[Tasks to complete]
[1] From the discussion of running while sick, list each room the writer vacuumed while recovering from the flu.
[2] Continue the discussion of running while sick, picking up right after its final sentence.

[Passage for review]
Having experienced them, those runs were surprisingly not awful. In such cases I’ll jog a very slow mile, paying really close attention to what my body tells me (if I can walk, I can shuffle a mile or so). If anything, the act of getting out of the house and accomplishing something has more than once given me a morale and energy boost while sick.

The actually awful runs I’ve had are more of the "type 2 fun" kind (running in the desert, grueling trail runs), or the occasional hungover run before I quit drinking.

Did you have the flu (influenza) or a cold? Because I had influenza once and couldn’t even walk from bed to the kitchen.

I’m asking, because in German, many people call a regular cold a flu here.

But the chance to catch real influenza is like once every 20 years or so.

What about COVID-19?

I'm a daily runner and I had influenza in February, for the first time in 30 years. I had a high fever for a full week and could not even sit up in bed.

People tend to think any bad cold is the flu, and underestimate just how bad actual influenza is. In retrospect, the narrative of "COVID is just like a bad flu" is pretty accurate, because the actual flu is a pretty traumatic experience, and the idea of getting a worse version is terrifying.

Hah! I had that exact reaction. So many medicines are labeled like “X Cold and Flu”, like “X Stubbed Toe and Decapitation”, and people start thinking about them as similar.

No, they’re. Not. One is miserable. The other invites pleas for a quick and merciful death.

Also a daily runner (6.5 years) - the worst time to run is when you have a head cold. The impact from the run just pounds throughout your skull. I have run when I had influenza and Covid. Only one mile at a time, up and down my driveway, but it wasn’t pleasant. But it was really only bad for a day or two, and for the sake of the running streak, you run (jog/walk) your mile and you’re done (and you collapse back to sleep). Then, once you’re starting to feel a little better, the feeling of running just one mile (when you’re used to running 3 or more) is the hard part.

I also ended up training for a marathon while I had a mild pneumonia. I had no clue until I saw my doctor for a routine checkup.

When you have a running streak like this, you find ways to make it work. You’re often running with some kind of a knock, be it a cold, or some knee pain.

I am a runner. I had proper flu this year for the first time. I have never been that ill ever before. I could not even get upstairs to bed one night when I was at my worst.

My mothers advice on how to tell if it’s cold or flu: if someone dropped a big pile of money outside your window and you could get out of bed to retrieve it then it’s probably just a cold, if not it’s flu.

If you think you have the flu, it's a cold. If you think you're dying, it's the flu.

I had proper Flu this year, and almost exactly 4 weeks later caught COVID for the first time. Prior to these events I had a 5 year streak of being completely illness free, not a sniffle, not a head cold.

Both illnesses completely K.O.'d me. Literally 5 days straight of laying on the couch alternating between sleeping, sweating, or just groaning when I tried to move. So uncomfortable I couldn't even enjoy watching TV. I spent most of my awake time just kinda.... staring at the ceiling.

During the Flu on day 4 or 5 I was starting to feel a bit better, I was starting to care that my house was a bit of a wreck and the carpet in particular getting pretty gross (lots of dog treat crumbs). I did a half-assed job of vacuuming 2 bedrooms, the living room, and the den. Took maybe 15 minutes. That was the extent of my activity for the rest of the day, I was just wrecked. Had to sit down to catch my breath and get control of some violent shakes.

[Exercise data]
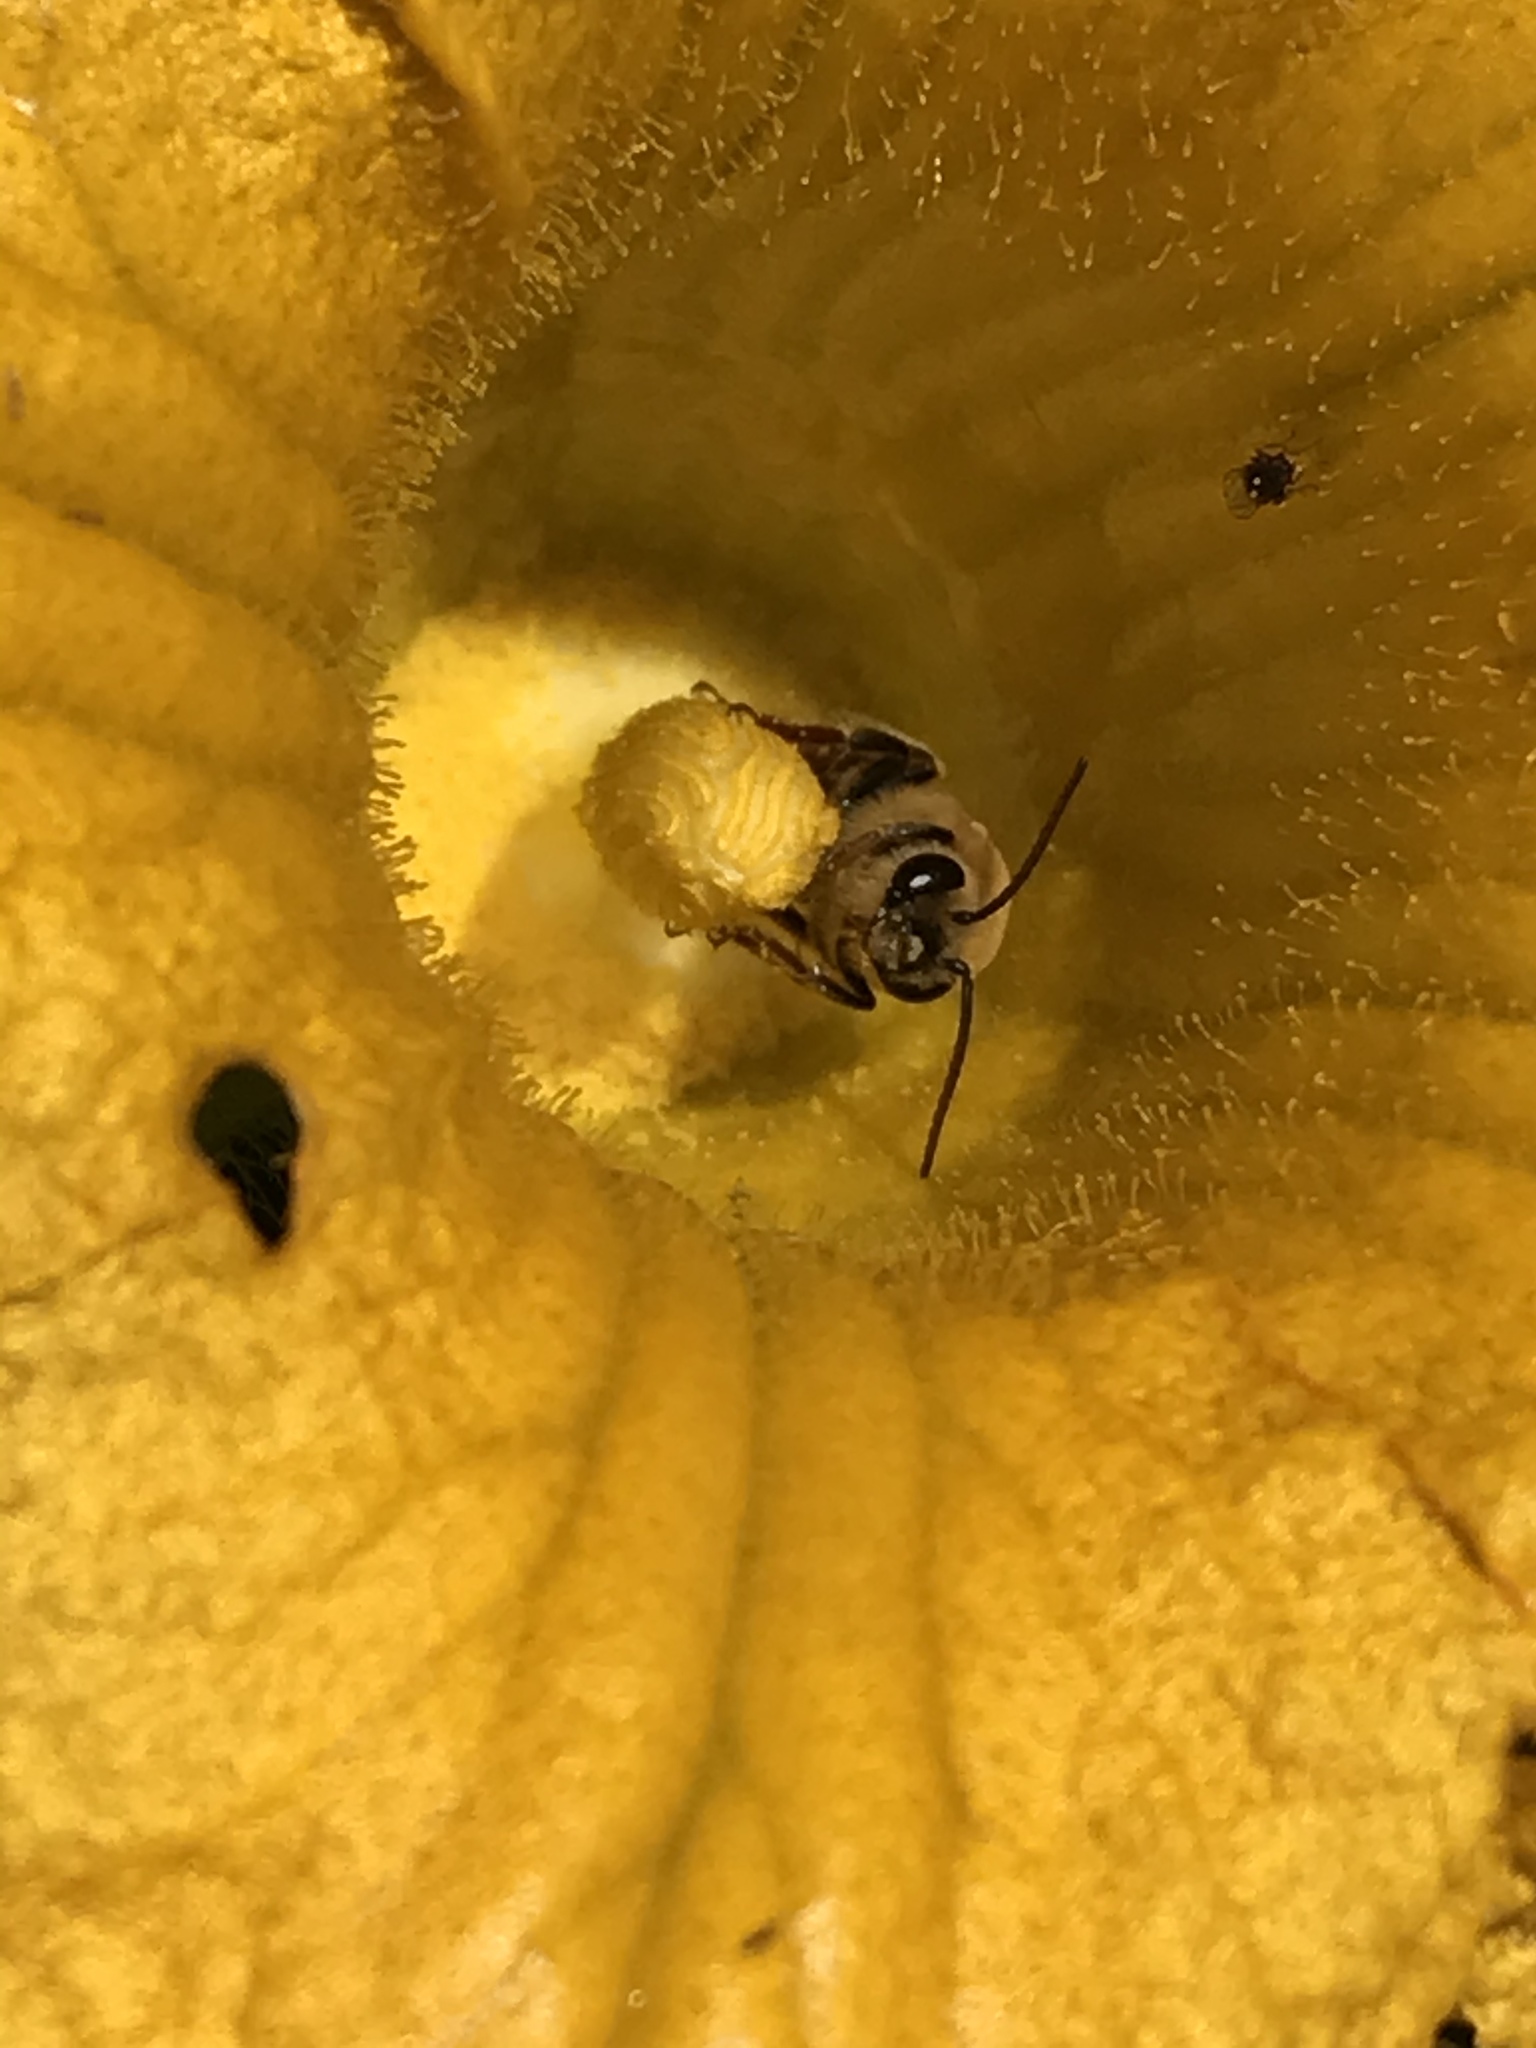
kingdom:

[Answers to the tasks]
[1] Two bedrooms, the living room, and the den.

[2]
Next time I catch the flu I have to try going for a jog. It would probably put me into a coma long enough to sleep through the rest of the cold.

tip for the flu or cold: because they (viruses) get into your sinuses, and start to multiply there, not in the mouth or stomach, then would be good to put something in the sinuses to kill them. This needs to be done at the first sneeze! when there aren't yet billions of them. netipot, with cleaned water + salt is the way used for thousands of years. What is extra is to put pea size amount of cold pressed/virgin coconut oil in there (when water about 30c degrees, but not hotter) and flush with it. antiviral and antibacterial, gives nice coating also to sensitive skin inside sinuses. you'll skip the whole perioid of getting sick. works. trust me

My experience as well. The one time I had the proper flu there was absolutely no chance I would walk, let alone run, more than 10 meters inside the apartment. I was completely broken for five, six days and just a wreck the week after that. Awful memory.

My flus were probably covids, I think it tends to bounce around in the population in the post covid days while loosing strength.

I have one really bad case if flu 20 years ago. Maybe I'll have to give up my streak then. It will be a bit sad, but maybe good for me that it opens up for some other way of exercise.

Different people react differently to flu and colds.

I usually don’t get any colds at all, but I catch the flu once a year and need to be in bed at least for a week. So I started vaccinating since a couple of years and have avoided it so far.

My wife on the other hand catches every cold possible but her flu is gone in a couple of days.

Said that, my doctor has always strongly advised against doing any sport during flu or immediately after due to risks of heart infection. That’s something I’m going to follow, I’m not a sports professional and I have no need to risk my hearts health.

I ran a couple miles on a treadmill the last time I had COVID because I was going stir crazy from lying on the couch all week. It actually gave me a bit of a boost for the rest of the day, though I returned to feeling crappy the following day.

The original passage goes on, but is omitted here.